Jean-Marie Le Pen devant la justice pour détention illégale d'armes

L'ancien président du Front national comparaît ce jeudi 11 avril pour détention illégale d'armes.
 Jean-Marie Le Pen devant la justice pour détention illégale d'armes
L'ancien président du Front national comparaît ce jeudi 11 avril pour détention illégale d'armes. Christophe ARCHAMBAULT / AFP

Deux pistolets semi-automatiques, un fusil à pompe, un revolver américain de calibre court et des munitions, un lanceur de balle de défenseur. C'est la liste d'armes qui valent à l'eurodéputé d'être soupçonné de détention illégale. Il comparaît ce jeudi 11 avril dans l'après-midi devant le tribunal de grande instance de Nanterre. Ses armes avaient été retrouvées à son domicile dans les Hauts-de-Seine en 2015, par des sapeurs-pompiers après un incendie. Les soldats du feu avaient fait un signalement au parquet de Nanterre qui a immédiatement ouvert une enquête préliminaire pour déterminer les conditions de détention des armes.

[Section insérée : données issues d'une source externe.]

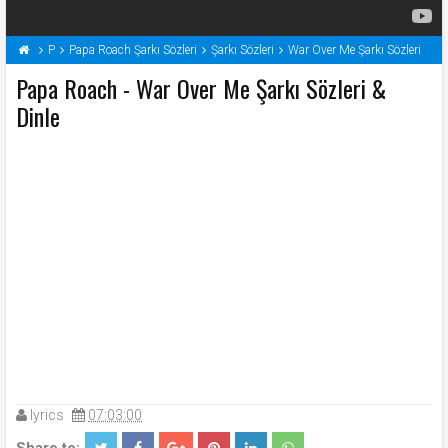
P
Papa Roach Şarkı Sözleri
Şarkı Sözleri
War Over Me Şarkı Sözleri
Papa Roach - War Over Me Şarkı Sözleri &
Dinle
lyrics
07:03:00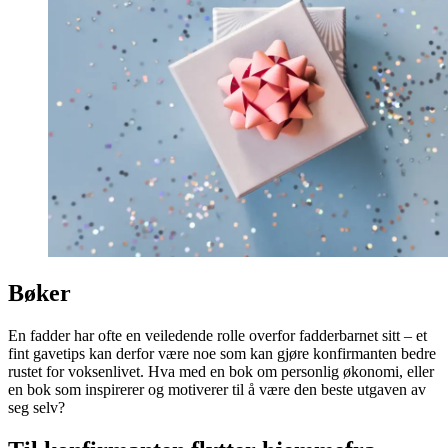
Bøker
En fadder har ofte en veiledende rolle overfor fadderbarnet sitt – et
fint gavetips kan derfor være noe som kan gjøre konfirmanten bedre
rustet for voksenlivet. Hva med en bok om personlig økonomi, eller
en bok som inspirerer og motiverer til å være den beste utgaven av
seg selv?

"C’est une affaire de cornecul. Dans les caves de banlieues, il y a des arsenaux bien plus conséquents", s’exclame dans les colonnes du Parisien, Me Frédéric Joachim, l’avocat de Jean-Marie Le Pen, qui dénonce un "deux poids deux mesures". L'avocat du cofondateur du Front national minimise les armes trouvées chez son client. Le fusil à pompe serait en réalité un "fusil de chasse" issu de l'héritage de son épouse Jany Le Pen. Pour le revolver américain, il s'agit d'une arme de collection, "une arme de dame", dit-il, avant d'ajouter, "il lui a été offert il y a longtemps par un ami. À l’époque, il n’y avait pas besoin d’autorisation pour ce calibre".

Quant au fusil à pompe qui est pour lui un fusil de chasse, il aurait appartenu à Jean Garnier, le premier mari de son épouse à qui la maison appartient. Le fusil de chasse se trouvait au "fin fond d’un dressing".

Un fusil au "fond d'un dressing"

Frédéric Joachim met en évidence les conditions dans lesquelles les armes ont été saisies, "en vertu de quel pouvoir les pompiers vont-ils remettre cela à la police ?" se demande-t-il.

Jean-Marie ne devrait pas être présent à l'audience, comme le 10 avril où il ne s'est pas présenté devant la justice. En effet, il ne s'est pas rendu à sa convocation par un juge en vue de sa mise en examen dans l'enquête sur des soupçons d'emplois fictifs d'assistants d'eurodéputés FN.